> [TASK LIST]
**a)** What does the AquaRoute project description say the program's summary details? List every item it names.
**b)** Carry on the AquaRoute project description, starting right after its final sentence about ocean data integration.
** SOURCE DOCUMENT follows **
Inspiration
The inspiration for AquaRoute came from the need to make a project which traverses through oceanic routes and develops a path that accumluates the highest levels of ocean plastic concentration. We initially revolved this project around a research study conducted, titled "A multilevel dataset of microplastic abundance in the world’s upper ocean and the Laurentian Great Lakes" and then further interpolated the dataset to train an AI model for user inputted locations.
What it does
AquaRoute is an AI-powered ocean navigation tool that calculates optimized plastic-concentration heavy marine routes between two global coordinates while avoiding land. It aims to maximize ocean pollution concentration based on a pickle file detailing a point's latitude, longitude, and concentration levels (x, y, z axes). Using advanced modified A* pathfinding algorithms and real-world geographical data, AquaRoute plots paths across water, factoring in user-defined constraints like maximum route distance. It utilizes environmental data in conjunction with machine learning models to determine routes that not only meet distance limits but also prioritize regions with the highest cumulative ocean concentration levels. The program also adds domain constraints to the latitude and longitude inputted by the user. Built on an interactive Streamlit web interface, AquaRoute provides a user-friendly map that allows users to set start and stop points by clicking on it and then visualize optimized paths. The program provides a summary detailing the distance of the total path, the various points of diversion, as well as the total concentration levels taken by that path. It embeds the reference study and also provides a graphical interpretation of the optimized path.
How we built it
We built AquaRoute by combining AI-powered pathfinding algorithms with interactive mapping tools to create an intuitive, data-driven navigation tool for ocean routes.
- Route Optimization with A* Pathfinding Algorithm
Implemented an A* algorithm using networkx to calculate optimized routes across water, avoiding any land masses. Each ocean grid cell became a node in our network, enabling efficient navigation between coordinates.
Ocean Data Integration
Using environmental data stored in zdata.pickle, we included ocean plastic concentration metrics in our routing. This allows us to identify paths that not only meet distance constraints but also maximize exposure to high-concentration regions.
** End of SOURCE DOCUMENT **
** LISTED RECORDS follows **
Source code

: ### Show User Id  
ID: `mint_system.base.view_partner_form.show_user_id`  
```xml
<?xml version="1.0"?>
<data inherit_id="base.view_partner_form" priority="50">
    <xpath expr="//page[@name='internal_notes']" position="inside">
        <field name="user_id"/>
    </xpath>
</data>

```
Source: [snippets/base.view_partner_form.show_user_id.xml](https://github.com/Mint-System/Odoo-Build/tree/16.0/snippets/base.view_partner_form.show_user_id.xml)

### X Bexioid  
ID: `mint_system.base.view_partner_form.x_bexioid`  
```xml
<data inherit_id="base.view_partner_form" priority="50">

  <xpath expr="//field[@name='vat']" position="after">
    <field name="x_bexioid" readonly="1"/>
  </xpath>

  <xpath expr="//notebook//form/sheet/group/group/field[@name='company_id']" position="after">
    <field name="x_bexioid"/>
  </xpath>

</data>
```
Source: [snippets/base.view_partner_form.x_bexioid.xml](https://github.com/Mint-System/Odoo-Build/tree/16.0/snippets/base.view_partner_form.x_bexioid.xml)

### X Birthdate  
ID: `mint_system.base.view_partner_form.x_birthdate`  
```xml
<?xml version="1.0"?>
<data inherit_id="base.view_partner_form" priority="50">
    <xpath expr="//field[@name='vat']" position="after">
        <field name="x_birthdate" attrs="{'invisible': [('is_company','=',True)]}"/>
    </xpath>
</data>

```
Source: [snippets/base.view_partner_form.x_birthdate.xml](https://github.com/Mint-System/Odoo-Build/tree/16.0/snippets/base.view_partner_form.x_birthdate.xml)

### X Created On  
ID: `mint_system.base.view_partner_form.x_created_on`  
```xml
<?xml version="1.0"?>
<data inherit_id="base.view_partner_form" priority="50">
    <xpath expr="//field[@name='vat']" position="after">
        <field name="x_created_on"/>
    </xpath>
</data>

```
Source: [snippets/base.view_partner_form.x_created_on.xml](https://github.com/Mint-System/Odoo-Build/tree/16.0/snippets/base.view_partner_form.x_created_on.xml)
** End of LISTED RECORDS **
> [WRITTEN ANSWERS]
**a)**
- The distance of the total path
- The various points of diversion
- The total concentration levels taken by that path

**b)**
Custom World Grid for Land and Water Detection
We simulated a basic land-water grid to test pathfinding across ocean and land. Additionally, we researched alternative geographic libraries to make AquaRoute scalable for real-world landmass checks.
Interactive Interface with Streamlit and Folium
We used Streamlit for AquaRoute’s web app interface, creating an interactive map with Folium to allow users to select start and stop points and visualize their routes. The interface dynamically updates, showing optimized paths and key metrics for the selected ocean route.
DataBricks for initial DataProcessing We used Databricks to manage and analyze the large datasets essential for AquaRoute's intelligent routing. We incorporated a dataset from a variety of resources and processed it to finally return a pickle file with latitude, longitude, and concentration of trash to convert our Map API into its own grid with nodes of trash concentration levels. Databricks streamlined our data preprocessing, model training, and evaluation processes, empowering AquaRoute with sophisticated insights and making it ready for real-time decision-making.
Process Data with Radio Basis Function to Interpolate Missing Spacial Concentration Data In AquaRoute, we needed to ensure accurate oceanic concentration data across the entire routing grid. However, due to incomplete or sparse data points in our oceanographic dataset, we faced gaps in the spatial concentration values. To address this, we implemented a Radial Basis Function (RBF) interpolation technique, enabling us to estimate and fill in missing concentration data points effectively.
Challenges we ran into
A significant challenge that we experienced in this project was ensuring that the map updated when the "Optimize Route" button was clicked. Initially, it would only demonstrate a straight line path from Point A to Point B, not accounting for if the path went through land or not. Ensuring that the route then went around land, in addition to choosing the nodes with the highest levels of concentration, was a significant struggle. Additionally, we also struggled a lot with the time complexity of the program. Optimizing this algorithm to account for long paths was a struggle. For longer start to end point distances, it took a couple of minutes for the optimized route map to render, which would not be an efficient and industry-scaled program.
Achievements that we're proud of
- Developing a thorough project implementing the trained AI model and the GeoPy API and pathfinding algorithm.
- Ensuring that the program utilizes the A* pathfinding algorithm and the K-nearest neighbor machine learning model to ensure that the closest nodes are of the highest concentration levels
- Collaborating as a team and ensuring the tasks were modularized to increase the efficiency of completion
What we learned
- Using geographic libary (ie. GeoPy)
- Integrating K-nearest neighbor algorithm with A* pathfinding algorithm
- Prioritizing certain data over other depending on importance (concentration vs distance)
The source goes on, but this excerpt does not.